Gegen wen wurde ermittelt? Gegen Mitglieder des Fifa-Exekutivkomitees und andere Fußball-Offizielle, auch gegen Franz Beckenbauer. Warum erscheint der GarciaReport jetzt?
Unter dem ehemaligen Fifa-Präsidenten Joseph Blatter, der wegen Korruptionsverdachts suspendiert ist und gegen den die Schweizer Bundesanwaltschaft ermittelt, hat sich das Exekutivkomitee gegen eine Veröffentlichung ausgesprochen, um eigene Verfehlungen zu vertuschen.
Steckt Saudi-Arabien dahinter?
Wenn derlei Dokumente an Medien durchgesteckt werden, stehen meistens politische Interessen dahinter. Mindestens ein Spindoktor einer dubiosen saudischen PR-Einrichtung hat schlagzeilenträchtige News angekündigt. Diese Person veröffentlichte zugleich ein inhaltlich dünnes Papier, das Parallelen zwischen der gigantischen Sportförderung Katars und der angeblichen Unterstützung des Terrorismus zieht. Indizien – mehr nicht.
Können Russland und Katar die WM verlieren?

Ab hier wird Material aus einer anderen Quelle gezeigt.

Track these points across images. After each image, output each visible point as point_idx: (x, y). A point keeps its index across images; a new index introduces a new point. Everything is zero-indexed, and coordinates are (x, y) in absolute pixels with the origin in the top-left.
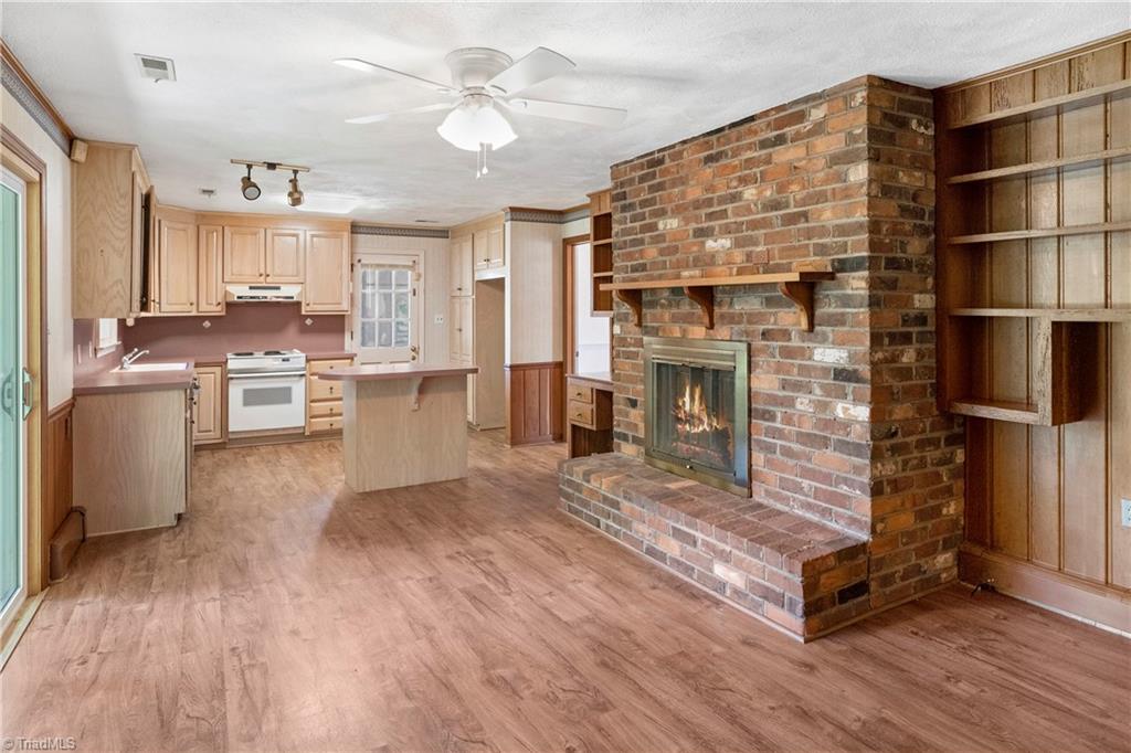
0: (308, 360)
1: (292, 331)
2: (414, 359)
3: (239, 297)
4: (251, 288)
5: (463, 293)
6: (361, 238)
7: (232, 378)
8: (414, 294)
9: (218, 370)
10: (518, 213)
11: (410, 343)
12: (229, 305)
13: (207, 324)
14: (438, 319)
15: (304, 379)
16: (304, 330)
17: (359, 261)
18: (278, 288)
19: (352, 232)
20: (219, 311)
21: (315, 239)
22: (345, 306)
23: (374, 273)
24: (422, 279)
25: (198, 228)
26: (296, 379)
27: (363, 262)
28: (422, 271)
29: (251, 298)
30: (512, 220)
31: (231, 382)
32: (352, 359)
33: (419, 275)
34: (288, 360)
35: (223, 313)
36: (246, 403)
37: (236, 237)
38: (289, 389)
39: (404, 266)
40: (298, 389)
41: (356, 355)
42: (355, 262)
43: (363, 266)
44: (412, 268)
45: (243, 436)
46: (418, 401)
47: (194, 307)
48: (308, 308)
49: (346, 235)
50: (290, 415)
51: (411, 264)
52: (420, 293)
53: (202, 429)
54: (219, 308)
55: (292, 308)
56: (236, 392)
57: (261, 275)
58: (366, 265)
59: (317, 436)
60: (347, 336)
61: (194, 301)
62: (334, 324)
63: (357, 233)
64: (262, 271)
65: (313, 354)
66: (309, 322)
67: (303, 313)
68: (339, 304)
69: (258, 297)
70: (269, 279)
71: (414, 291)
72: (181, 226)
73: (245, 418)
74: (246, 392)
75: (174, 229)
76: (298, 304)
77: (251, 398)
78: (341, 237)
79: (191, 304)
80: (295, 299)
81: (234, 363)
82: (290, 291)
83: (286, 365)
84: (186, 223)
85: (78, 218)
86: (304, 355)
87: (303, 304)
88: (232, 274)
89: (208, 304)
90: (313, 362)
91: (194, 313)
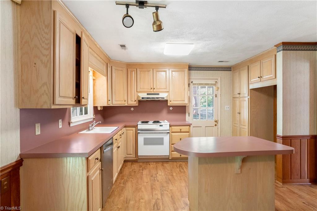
0: (170, 126)
1: (164, 113)
2: (216, 125)
3: (142, 98)
4: (148, 94)
5: (241, 96)
6: (193, 72)
7: (139, 133)
8: (216, 97)
9: (134, 129)
10: (288, 46)
11: (215, 118)
12: (140, 102)
13: (132, 109)
14: (227, 108)
15: (169, 134)
16: (169, 112)
17: (192, 82)
18: (158, 94)
19: (189, 70)
20: (135, 104)
21: (173, 73)
22: (186, 102)
23: (198, 87)
24: (219, 90)
25: (127, 69)
26: (166, 134)
27: (193, 82)
28: (219, 86)
29: (147, 98)
30: (283, 50)
31: (139, 135)
32: (190, 126)
33: (218, 88)
34: (162, 126)
35: (138, 105)
36: (145, 144)
37: (141, 72)
38: (163, 139)
39: (212, 84)
40: (166, 138)
41: (191, 124)
42: (190, 83)
43: (193, 84)
44: (215, 85)
45: (144, 157)
46: (241, 168)
47: (126, 102)
48: (171, 103)
49: (186, 70)
50: (163, 150)
51: (214, 83)
52: (219, 96)
53: (128, 154)
54: (135, 103)
55: (164, 103)
56: (141, 139)
57: (151, 89)
58: (195, 84)
59: (174, 160)
60: (187, 115)
61: (126, 100)
62: (181, 110)
63: (191, 70)
64: (152, 87)
65: (172, 123)
66: (171, 108)
67: (169, 105)
68: (184, 101)
69: (150, 98)
70: (155, 90)
71: (216, 95)
72: (121, 69)
73: (145, 151)
74: (145, 139)
75: (117, 70)
76: (167, 101)
77: (147, 142)
78: (184, 71)
79: (125, 101)
80: (165, 99)
81: (141, 126)
82: (163, 95)
83: (161, 128)
84: (123, 68)
85: (21, 42)
86: (169, 123)
87: (169, 101)
88: (140, 89)
89: (131, 101)
90: (172, 127)
91: (126, 105)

Russland und Katar bleiben WM-Gastgeber. Zu Russland liegt im Report nur wenig vor. Zu Katar etwas mehr. Details sind Strafverfolgern in der Schweiz und den USA seit langem bekannt. In Sachen Katar allerdings könnte sich durch die schwere Krise am Golf eine neue Dynamik entwickeln – weshalb auch nicht ausgeschlossen werden kann, dass dieser Bericht von interessierten Kreisen in Saudi-Arabien lanciert wurde.

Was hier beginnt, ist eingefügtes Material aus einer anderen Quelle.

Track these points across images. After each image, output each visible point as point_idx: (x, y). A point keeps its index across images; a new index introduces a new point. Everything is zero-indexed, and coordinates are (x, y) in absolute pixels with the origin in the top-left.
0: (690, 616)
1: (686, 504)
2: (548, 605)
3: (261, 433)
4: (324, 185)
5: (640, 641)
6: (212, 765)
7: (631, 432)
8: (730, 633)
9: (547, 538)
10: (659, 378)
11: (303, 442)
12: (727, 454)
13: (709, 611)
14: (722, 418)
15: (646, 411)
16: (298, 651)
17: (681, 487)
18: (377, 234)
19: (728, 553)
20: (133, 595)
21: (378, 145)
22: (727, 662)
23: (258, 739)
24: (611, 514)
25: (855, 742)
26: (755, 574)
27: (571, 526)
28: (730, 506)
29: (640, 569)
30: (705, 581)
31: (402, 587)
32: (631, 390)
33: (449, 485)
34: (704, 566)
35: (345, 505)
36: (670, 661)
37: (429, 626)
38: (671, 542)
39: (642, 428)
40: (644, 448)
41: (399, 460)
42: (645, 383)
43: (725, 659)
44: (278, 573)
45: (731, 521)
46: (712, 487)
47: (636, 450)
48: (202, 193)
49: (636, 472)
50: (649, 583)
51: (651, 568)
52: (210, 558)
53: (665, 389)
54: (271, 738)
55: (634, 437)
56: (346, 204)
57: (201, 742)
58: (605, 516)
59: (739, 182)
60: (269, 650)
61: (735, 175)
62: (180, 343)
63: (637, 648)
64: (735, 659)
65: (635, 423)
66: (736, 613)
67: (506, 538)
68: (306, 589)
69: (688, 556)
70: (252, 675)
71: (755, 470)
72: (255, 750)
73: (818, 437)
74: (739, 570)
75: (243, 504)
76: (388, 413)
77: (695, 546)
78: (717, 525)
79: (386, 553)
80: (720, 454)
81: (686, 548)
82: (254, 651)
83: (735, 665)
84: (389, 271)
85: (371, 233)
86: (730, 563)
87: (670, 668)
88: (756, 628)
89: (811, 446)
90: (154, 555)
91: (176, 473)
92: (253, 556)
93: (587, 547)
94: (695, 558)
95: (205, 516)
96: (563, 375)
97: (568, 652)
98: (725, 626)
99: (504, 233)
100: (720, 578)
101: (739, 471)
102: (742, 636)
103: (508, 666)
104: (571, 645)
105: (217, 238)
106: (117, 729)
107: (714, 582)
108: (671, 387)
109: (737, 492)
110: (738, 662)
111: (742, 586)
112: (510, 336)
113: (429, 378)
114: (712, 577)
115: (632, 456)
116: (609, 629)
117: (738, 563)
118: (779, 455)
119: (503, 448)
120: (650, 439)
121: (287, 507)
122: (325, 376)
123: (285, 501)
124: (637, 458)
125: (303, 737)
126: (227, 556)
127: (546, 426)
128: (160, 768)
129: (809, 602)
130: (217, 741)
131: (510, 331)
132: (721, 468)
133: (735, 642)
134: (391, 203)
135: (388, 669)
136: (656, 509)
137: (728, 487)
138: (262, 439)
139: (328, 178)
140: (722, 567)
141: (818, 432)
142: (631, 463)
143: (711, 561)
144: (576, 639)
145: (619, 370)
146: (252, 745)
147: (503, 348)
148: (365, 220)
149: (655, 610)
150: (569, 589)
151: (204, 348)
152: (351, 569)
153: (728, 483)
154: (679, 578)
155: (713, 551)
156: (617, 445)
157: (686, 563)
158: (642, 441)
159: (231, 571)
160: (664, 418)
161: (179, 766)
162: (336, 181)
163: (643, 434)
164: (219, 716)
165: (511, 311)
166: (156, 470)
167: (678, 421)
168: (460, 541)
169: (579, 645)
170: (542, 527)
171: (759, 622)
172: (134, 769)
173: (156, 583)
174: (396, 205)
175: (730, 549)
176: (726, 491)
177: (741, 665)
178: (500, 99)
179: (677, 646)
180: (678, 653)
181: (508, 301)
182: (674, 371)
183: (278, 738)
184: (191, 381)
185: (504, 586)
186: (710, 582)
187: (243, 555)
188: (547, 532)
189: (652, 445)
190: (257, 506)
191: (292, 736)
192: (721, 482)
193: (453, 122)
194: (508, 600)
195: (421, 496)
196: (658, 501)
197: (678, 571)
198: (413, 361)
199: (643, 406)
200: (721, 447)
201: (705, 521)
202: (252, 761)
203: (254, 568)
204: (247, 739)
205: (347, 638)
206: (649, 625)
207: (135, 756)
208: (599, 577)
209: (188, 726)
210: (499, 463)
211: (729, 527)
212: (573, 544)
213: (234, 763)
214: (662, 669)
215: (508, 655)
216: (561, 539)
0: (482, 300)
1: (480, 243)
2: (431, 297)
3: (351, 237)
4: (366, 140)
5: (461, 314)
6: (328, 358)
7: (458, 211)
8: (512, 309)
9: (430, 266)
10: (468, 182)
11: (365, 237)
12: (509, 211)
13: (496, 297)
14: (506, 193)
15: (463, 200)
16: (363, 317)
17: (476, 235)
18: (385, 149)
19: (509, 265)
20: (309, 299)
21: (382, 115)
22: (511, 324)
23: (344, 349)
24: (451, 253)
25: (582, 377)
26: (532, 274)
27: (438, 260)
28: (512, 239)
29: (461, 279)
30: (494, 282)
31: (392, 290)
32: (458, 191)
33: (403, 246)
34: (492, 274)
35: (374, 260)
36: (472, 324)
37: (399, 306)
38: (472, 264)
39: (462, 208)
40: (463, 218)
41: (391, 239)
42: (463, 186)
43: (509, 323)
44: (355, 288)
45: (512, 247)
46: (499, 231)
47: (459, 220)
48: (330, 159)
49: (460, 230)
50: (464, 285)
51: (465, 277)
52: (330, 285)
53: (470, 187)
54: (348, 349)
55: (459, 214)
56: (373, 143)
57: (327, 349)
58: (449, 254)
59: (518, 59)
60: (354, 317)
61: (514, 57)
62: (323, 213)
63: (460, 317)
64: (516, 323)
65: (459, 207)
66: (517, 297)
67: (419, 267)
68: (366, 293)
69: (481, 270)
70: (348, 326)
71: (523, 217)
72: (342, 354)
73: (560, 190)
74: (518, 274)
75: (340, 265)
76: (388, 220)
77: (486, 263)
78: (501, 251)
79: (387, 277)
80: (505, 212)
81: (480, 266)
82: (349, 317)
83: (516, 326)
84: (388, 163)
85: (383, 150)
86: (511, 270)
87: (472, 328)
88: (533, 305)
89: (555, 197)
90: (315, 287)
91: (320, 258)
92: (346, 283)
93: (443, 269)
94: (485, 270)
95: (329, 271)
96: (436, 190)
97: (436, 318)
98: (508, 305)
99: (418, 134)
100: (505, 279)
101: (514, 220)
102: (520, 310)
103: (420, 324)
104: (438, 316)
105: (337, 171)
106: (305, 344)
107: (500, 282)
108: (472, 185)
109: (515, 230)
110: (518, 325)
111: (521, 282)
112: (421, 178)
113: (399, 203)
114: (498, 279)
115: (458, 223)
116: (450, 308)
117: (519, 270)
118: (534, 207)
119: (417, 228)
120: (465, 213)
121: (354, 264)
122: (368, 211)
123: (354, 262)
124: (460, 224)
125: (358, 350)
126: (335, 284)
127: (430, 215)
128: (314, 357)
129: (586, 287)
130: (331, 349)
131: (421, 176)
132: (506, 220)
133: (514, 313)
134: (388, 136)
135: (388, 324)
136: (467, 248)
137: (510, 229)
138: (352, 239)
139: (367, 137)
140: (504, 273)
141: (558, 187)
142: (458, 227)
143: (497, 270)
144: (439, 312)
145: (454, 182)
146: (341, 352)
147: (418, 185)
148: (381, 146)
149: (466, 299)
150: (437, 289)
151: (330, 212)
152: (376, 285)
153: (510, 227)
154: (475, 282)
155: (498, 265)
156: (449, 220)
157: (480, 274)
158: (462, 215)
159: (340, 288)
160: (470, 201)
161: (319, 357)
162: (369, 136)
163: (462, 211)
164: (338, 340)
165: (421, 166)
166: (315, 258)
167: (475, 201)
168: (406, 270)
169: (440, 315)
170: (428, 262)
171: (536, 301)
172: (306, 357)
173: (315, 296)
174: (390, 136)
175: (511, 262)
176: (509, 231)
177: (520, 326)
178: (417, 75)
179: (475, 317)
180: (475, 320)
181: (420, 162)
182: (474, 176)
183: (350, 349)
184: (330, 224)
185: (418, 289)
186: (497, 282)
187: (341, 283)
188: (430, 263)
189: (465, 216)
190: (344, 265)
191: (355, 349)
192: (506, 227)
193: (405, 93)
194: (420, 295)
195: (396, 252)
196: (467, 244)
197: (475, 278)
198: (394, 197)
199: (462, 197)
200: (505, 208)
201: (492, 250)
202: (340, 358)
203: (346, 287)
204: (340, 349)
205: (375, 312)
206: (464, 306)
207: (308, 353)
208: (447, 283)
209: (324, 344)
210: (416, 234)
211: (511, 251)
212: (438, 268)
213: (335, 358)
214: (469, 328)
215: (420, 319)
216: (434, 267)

Welche Rolle spielt Fifa-Präsident Gianni Infantino? Infantino wurde im Februar 2016 Fifa-Präsident und steht nicht im Fokus des Garcia-Berichts. Auch deshalb könnte er ein Interesse an der Veröffentlichung haben, um die Aufmerksamkeit von seinen jüngsten Verfehlungen und Eskapaden abzulenken.
Könnte die Veröffentlichung zu Festnahmen führen?
Nein. Wohl aber dürfte sich mit der Veröffentlichung gestern eine neue Dynamik bei journalistischen Recherchen entwickeln, die wiederum Strafermittlungen befruchten könnten.